Lastly we get back to the fractal design of all this. Again I turned to Dr. Grossman's work with sterograms that I'd applied in the past to deal with many embedded patterns of maladaptation. This fed my 3rd eye awareness and allowed my outer vision and inner vision to harmonize. I started with black and white stereograms and ramped up to deep purple ones like this as my eyes got a stronger and stronger connection. Conscious competence was mine!
I'll sum this up with the wisdom of Karl H. Pribram, MD from page 220 of the book "Languages of the Brain" (1971)

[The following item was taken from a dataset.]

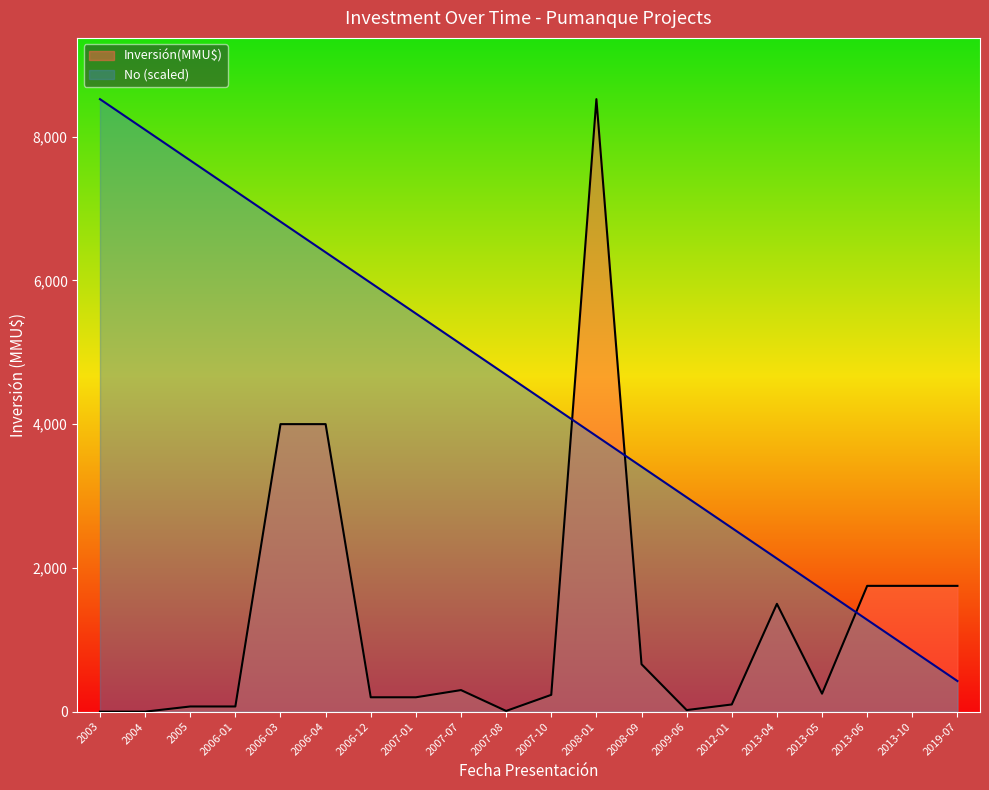

Which has a higher value, 2008-01 or 2013-05?

2008-01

"In many ways the problem of behavior is thus the inverse of the problem of Image. Where an Image is a representation within an organism of its environment, a behavioral Act is a representation in the environment of something within the organism. Acts are achievements in the sense that building a nest or writing a book accomplishes in the external world something the organism had planned, was disposed or set to do. How an Act becomes organized make the substance of this part of our study."(Are ya listening Charlie Sheen?)
By now you can probably notice there's an infrastructure to this seemingly random repair process. Being aware of the nature of the visual process and it's fractal components, I was able to apply many of the principles of NDS to this. As is my bias, I used the somatic oscillations of self and surroundings as my foundation. I chose six maps and six terrains to keep the transitional states of my system on the front burner. In my terms, attention was the intervention. To put it in some kind of somatic math, again I refer to the Vision & Posture manuscript for crack at it.

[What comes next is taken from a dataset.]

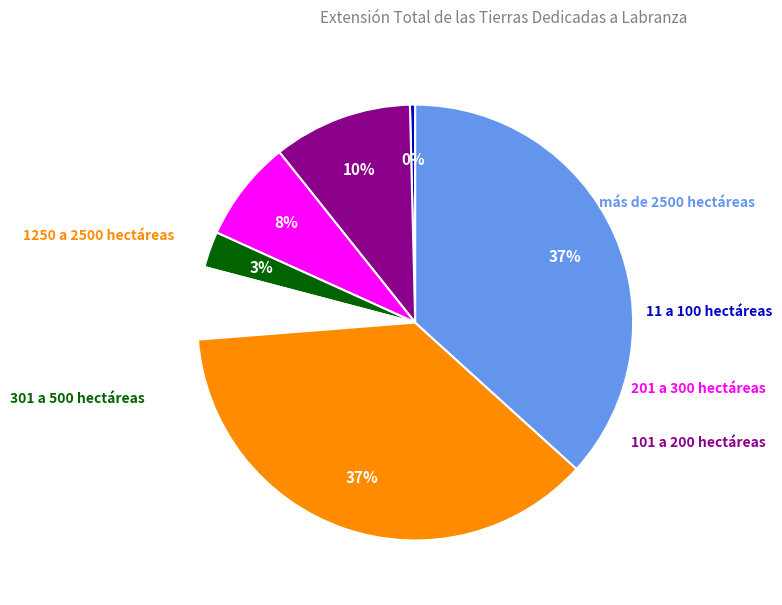

Is there any slice that represents more than half of the pie?

No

To sort of tie this all down, we can refer to the work of Trigant Burrow in the arena of phylobiology. His efforts to understand the eyes in both their biological and social roles was groundbreaking stuff. His research revealed that we can distinct modes of attention that are entrained in us developmentally. Being able to recognize them is the key.
“The first was the primary pattern, called “cotention” which was “…characterized by a constructive, impersonal type of interest that is inclusive or organismic.” The second was the more common form of attention, called “ditention.” In ditention, interest does not flow directly to the objects and people around; it is diverted back upon the self-image…”. Even more conclusive were the physiological markers of the two patterns. Burrow found that the state of cotention contained a slower, more abdominal respiratory rhythm, a reduction in the number of eye movements and a brainwave pattern with reduced alpha time and general diminution in cortical potential, which is most pronounced in the motor regions as compared to that of ditention.”
Burrow T. Toward Social Sanity and Human Survival. New York: Horizon Press, 1984
What we see is a result of how well we convert light and energy into patterns that we can alone can encode and recode. That axiom sticks from the neurobiological level all the way up through the semiotic and esoteric ones. By viewing our ocular function as an extentions of our brain's tensegrity, it compels us to regulate all the proprioceptive and perceptual aspects of the fractal elements of the 'organ of vision'. This is how vision becomes sight in my eyes.